Enter the local area network (LAN). The LAN became the medium to connect these PCs to
shared resources. However, the simple connection of resources and computers was not all that
was required. Sharing these resources effectively requires a server. As an example of server
function, consider again the problem of sharing a printer among a collection of end users.A
printer is inherently a serial device (it prints one thing at a time). A printer cannot print a few
characters submitted by user A, then a few from user B, and so on; it must print user A’s
complete document before printing user B’s job. Simply connecting a printer to the network will
not accomplish the serialization of printing, since users A and B are not synchronized with
respect to job submission.A simple solution to this problem is to attach the printer to the network
via a specialized processor, called a printer server. This processor accumulates inputs from users
A and B, assembles each collection of inputs into a print job, and then sends the jobs to the
printer in serial fashion.
The printer server can also perform such tasks as
initializing the printer and downloading fonts. The
server must have substantial memory capability to
assemble the various jobs, and it must contain the
logic required to build a number of print queues (to
prioritize the stream of printer jobs). A second
example of a server’s function involves a shared
database connected to the network. In most systems,
different users have different privileges associated
with database access. Some might not be allowed
access to certain files, others might be allowed to
access these files to read information but not write to
the files, while still others might have full read/write
access. When multiple users can update files, a gate-keeping task must be performed, so that
when user A has accessed a given file, user B is denied access to the file until user A is finished.
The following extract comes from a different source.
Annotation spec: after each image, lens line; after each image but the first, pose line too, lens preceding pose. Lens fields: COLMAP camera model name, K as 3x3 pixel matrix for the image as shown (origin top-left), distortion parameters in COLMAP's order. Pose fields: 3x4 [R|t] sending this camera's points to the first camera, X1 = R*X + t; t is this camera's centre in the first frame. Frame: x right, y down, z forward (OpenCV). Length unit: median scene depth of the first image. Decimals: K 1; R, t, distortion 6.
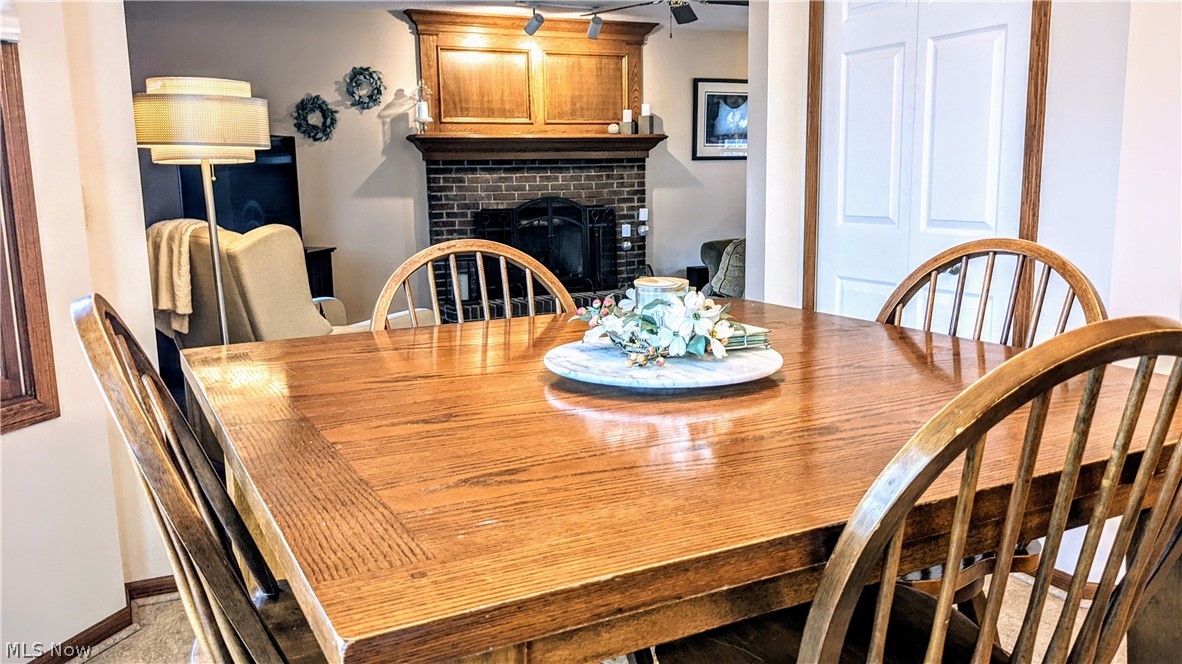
lens RADIAL K [[924.3, 0, 587.0], [0, 924.3, 333.4], [0, 0, 1]] dist [0.110373, -0.228383]
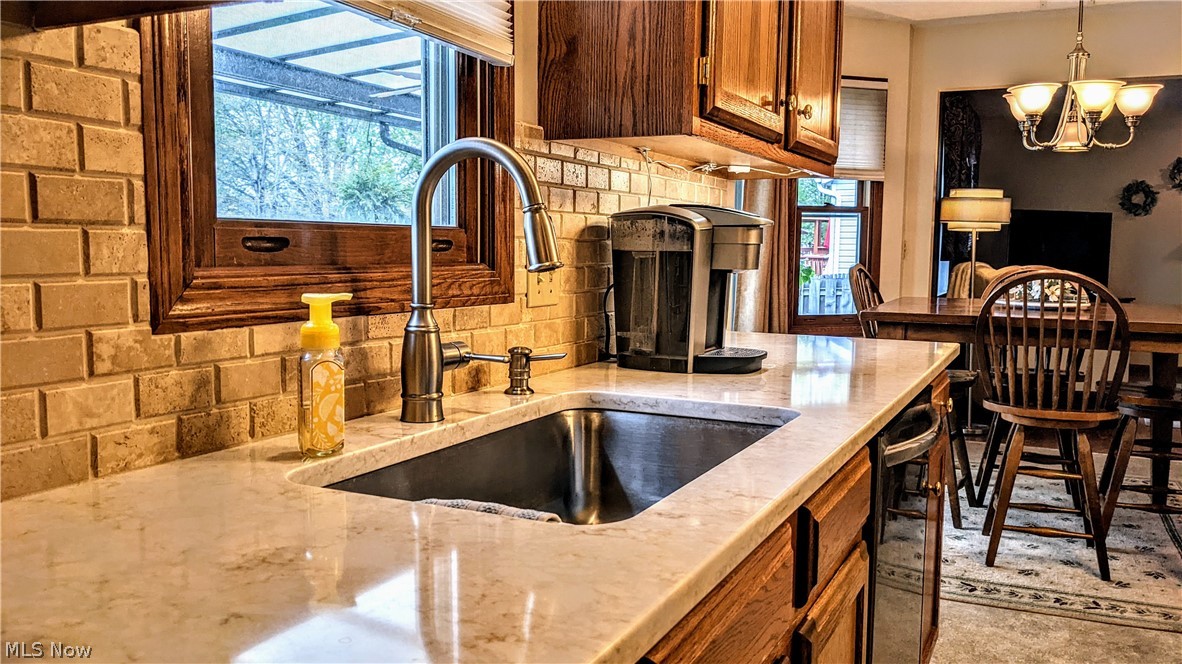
lens RADIAL K [[934.2, 0, 595.7], [0, 934.2, 337.7], [0, 0, 1]] dist [0.006479, -0.012446]
pose [[0.599194, 0.107514, -0.793352, 0.272732], [-0.160481, 0.986959, 0.012546, 0.055272], [0.784355, 0.119800, 0.608634, -0.307745]]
Otherwise, user B could update a file at the central location while user A is still working on it,
causing file overwrites. Some authority must perform file locking to assure that databases are
correctly updated. In sophisticated systems, locking could be performed on a record (rather than
a file) basis—user B can access any record that user A has not downloaded, but B cannot obtain
access to a record currently being updated.
The job of the file (or database) server is to enforce security
measures and guarantee consistency of the shared database.
The file server must have substantial resources to store all the
requisite databases and enough processing power to respond
quickly to the many requests submitted via the network. Many other server types are available.
For example, a communications server might manage requests for access to remote resources
(offsite resources that are not maintained locally). This server would allow all requests for
remote communication to be funneled through a common processor, and it would provide an
attachment point for a link to a WAN. Application servers might perform specialized
computational tasks (graphics is a good example), minimizing the requirement for sophisticated
hardware deployed at every network location. Servers are sometimes simply PCs, but they are
often specialized high-speed machines called workstations. In some environments, the servers
might even be minicomputers or mainframes. Those computers that do not provide a server
function are typically called clients, and most PC networks are client/server oriented.